Most of us love Luzon mangoes, but hate buying those that are picked too early. Unfortunately, by waiting until the mangos are almost ripe to pick carries a risk of having 15% of the picked rot upon arrival at the packing facility. If the packing process is all done by machines without human inspection to pick out any rotten mangos, what would be the probability of having at most 2 rotten mangos packed in a box of 12?

We have 7 boys and 3 girls in our church choir. There is an upcoming concert in the local town hall. This performance team of 5 has to be picked randomly from the crew of 7 boys and 3 girls. a. What is the probability that all 3 girls are picked in this team of 5? b. What is the probability that none of the girls are picked in this team of 5? c. What is the probability that 2 of the girls are picked in this team of 5?

In this economically challenging time, yours truly, CEO of the Outrageous Products Enterprise, would like to make extra money to support his frequent filet-mignon -and- double-lobster-tail dinner habit. A promising enterprise is to mass-produce tourmaline wedding rings for brides. Based on my diligent research, I have found out that women's ring size normally distributed with a mean of 6.0, and a standard deviation of 1.0. I am going to order 5000 tourmaline wedding rings from my reliable Siberian source. They will manufacture ring sizes from 4.0, 4.5, 5.0, 5.5, 6.0, 6.5, 7.0, 7.5, 8.0, 8.5, 9.0, and 9.5. How many wedding rings should I order for each of the ring sizes should I order 5000 rings altogether?

A soda company wants to stimulate sales in this economic climate by giving customers a chance to win a small prize for every bottle of soda they buy. There is a 20% chance that a customer will find a picture of a dancing banana at the bottom of the cap upon opening up a bottle of soda. The customer can then redeem that bottle cap with this picture for a small prize. Now, if I buy a 6-pack of soda, what is the probability that I will win something, i.e., at least winning a single small prize?

When constructing a confidence interval for a population with a simple random sample selected from a normally distributed population with unknown σ, the Student t-distribution should be used. If the standard normal distribution is correctly used instead, how would the confidence interval be affected?

Below is a summary of the Quiz 1 for two sections of STAT 225 last spring. The questions and possible maximum scores are different in these two sections. We notice that Student A4 in Section A and Student B2 in Section B have the same numerical score. How do these two students stand relative to their own classes? And, hence, which student performed better? Explain your answer.

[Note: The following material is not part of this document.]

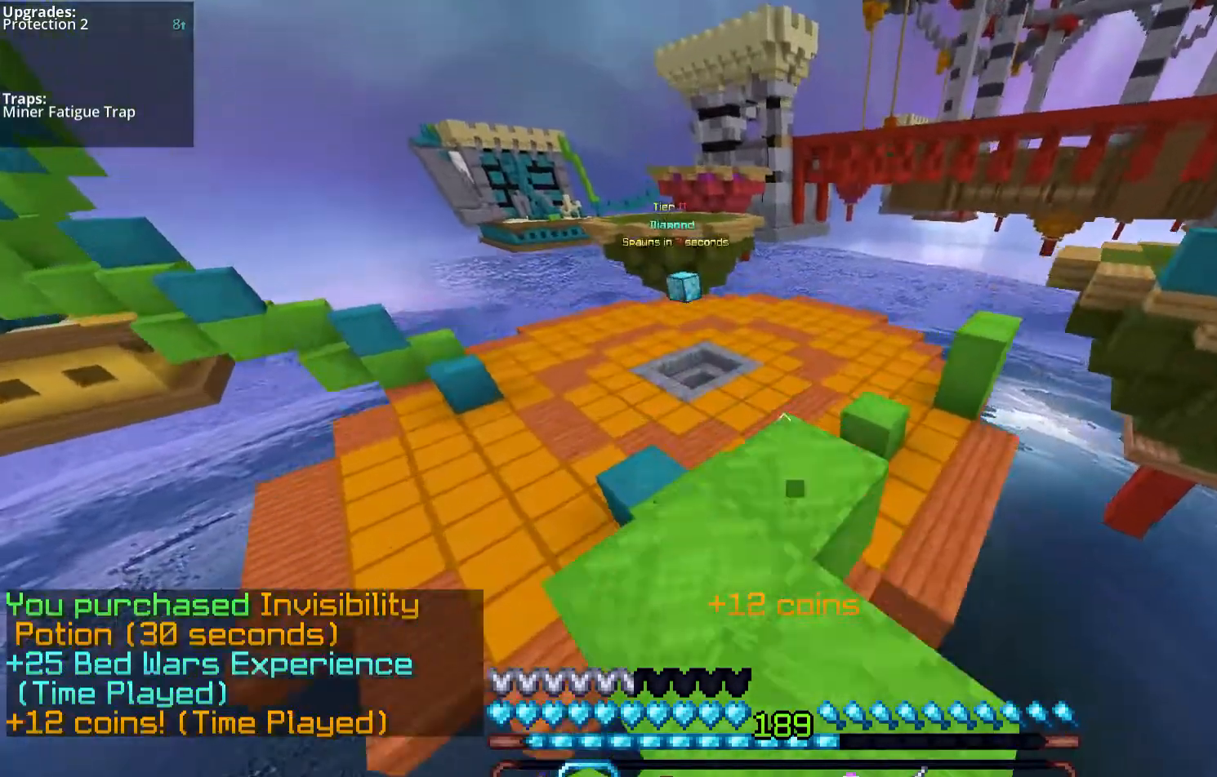
{"keys": ["w"], "mouse": [], "events": [[67, "mouse_left", "up"], [234, "space", "down"], [502, "space", "up"]]}
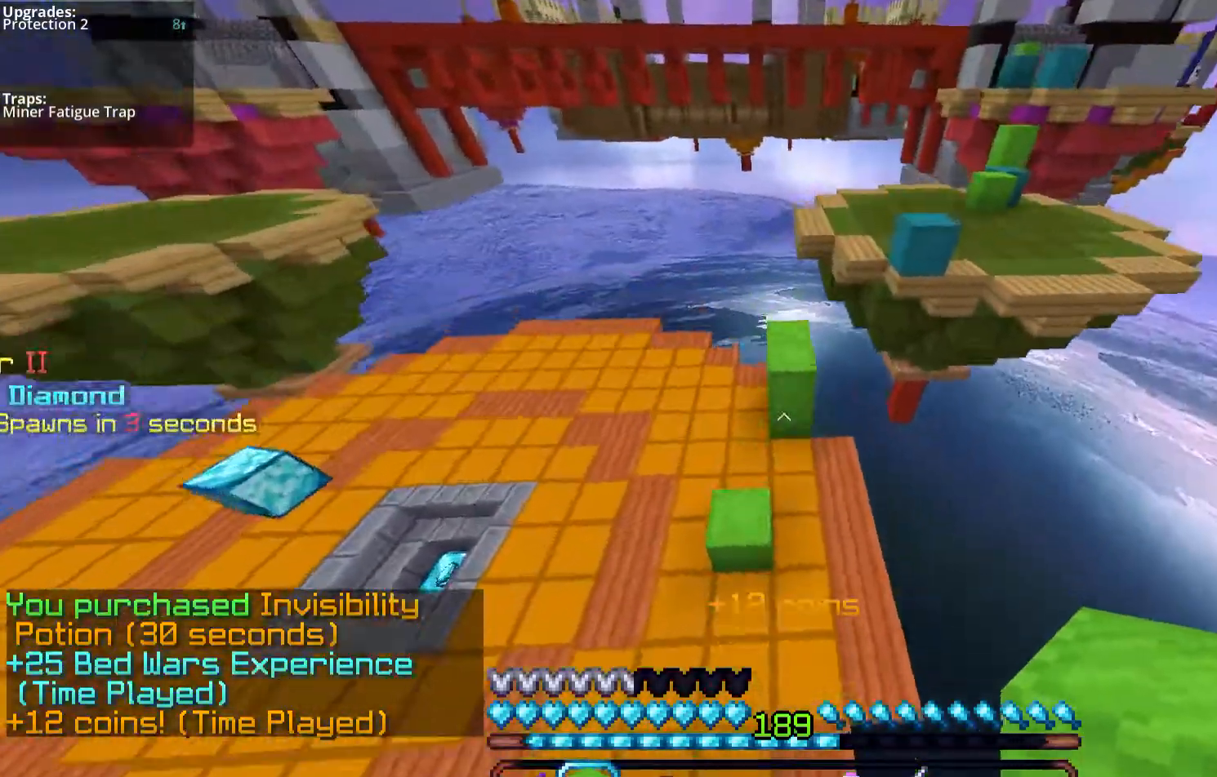
{"keys": ["space", "w"], "mouse": [], "events": [[67, "a", "down"], [335, "a", "up"], [503, "space", "down"]]}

My brother wants to estimate the proportion of Canadians who own their house. What sample size should be obtained if he wants the estimate to be within 0.02 with 90% confidence if a. he uses an estimate of 0.675 from the Canadian Census Bureau? b. he does not use any prior estimates? But in solving this problem, you are actually using a form of "prior" estimate in the formula used. In this case, what is your "actual" prior estimate? Please explain.

An amusement park is considering the construction of an artificial cave to attract visitors. The proposed cave can only accommodate 36 visitors at one time. In order to give everyone a realistic feeling of the cave experience, the entire length of the cave would be chosen such that guests can barely stand upright for 98% of all the visitors. The mean height of American men is 70 inches with a standard deviation of 2.5 inches. An amusement park consultant proposed a height of the cave based on the 36-guest-at-a-time capacity. Construction will commence very soon. The park CEO has a second thought at the last minute, and asks yours truly if the proposed height is appropriate. What would be the proposed height of the amusement park consultant? And do you think that it is a good recommendation? If not, what should be the appropriate height? Why?

A department store manager has decided that dress code is necessary for team coherence. Team members are required to wear either blue shirts or red shirts. There are 9 men and 7 women in the team. On a particular day, 5 men wore blue shirts and 4 other wore red shirts, whereas 4 women wore blue shirts and 3 others wore red shirts. Apply the Addition Rule to determine the probability of finding men or blue shirts in the team.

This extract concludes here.